J’ai déjà lu plusieurs articles ou commentaires sur différents forums à ce sujet. C’est assez marrant de constater que mon constat sera in fine le même que l’ensemble des retours assez négatifs que j’ai lu.

J’aurais adoré pouvoir donner une opinion divergente, malheureusement rien n’y a fait.

Je parle de l’EFB, mais je présume que le constat est le même pour la majorité, voire, la totalité des écoles dispatchées à travers la France. Pour une fois, pas d’exception parisienne. Le seul avantage sur Paris c’est de pouvoir choisir un parcours « à la carte », c’est certainement également pourquoi il est si dur de proposer un enseignement cohérent.
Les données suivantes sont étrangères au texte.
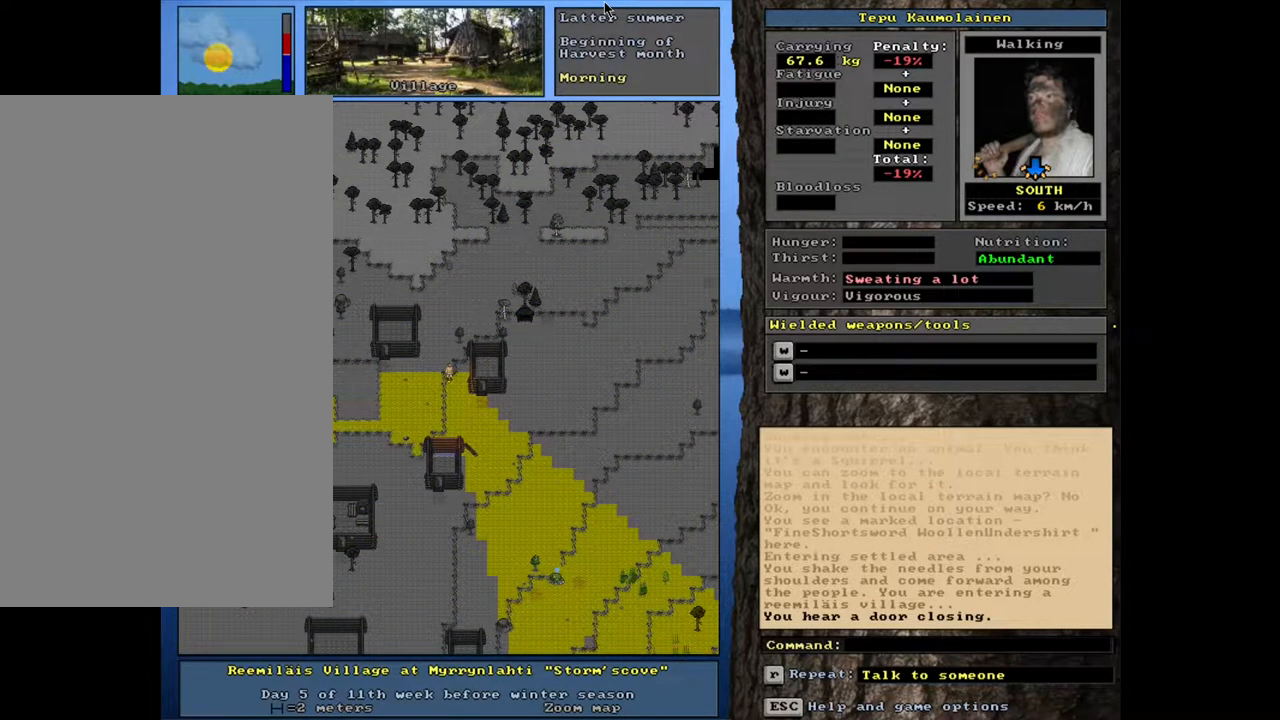
{"keys": ["ctrl_l"], "mouse": [], "events": []}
Le « problème » vient en fait peut être tout simplement que la distinction avocat conseil | avocat contentieux est complètement niée (ou presque) au sein de l’école même. On ne veut pas trop mettre en avant l’aspect conseil : l’avocat est avant tout celui qui ira plaider dans les prétoires. Toutefois, une bonne partie des étudiants s'est orientée en conseil dans une matière non ou peu contentieuse… Ce qui les laisse perplexe lorsque cesdits élèves doivent rendre des écritures en droit pénal, ou se lever à 6h (plus ou moins selon le temps de transport) pour se trouver à 8h dans l’auditorium pour assister à un séminaire sur le fonctionnement de la GAV. J’en fais partie… Je ne prétends surtout pas que c’est inintéressant, je dirais même le contraire : les problèmatiques de droit pénal sont toujours dignes d'intérêt. Cependant dans le cadre de la formation professionnelle des avocats, il faut proposer aux éleves-avocats des séminaires qui leur serviront dans le cadre professionnel. Force est de constater qu’il est difficile de contenter tout le monde.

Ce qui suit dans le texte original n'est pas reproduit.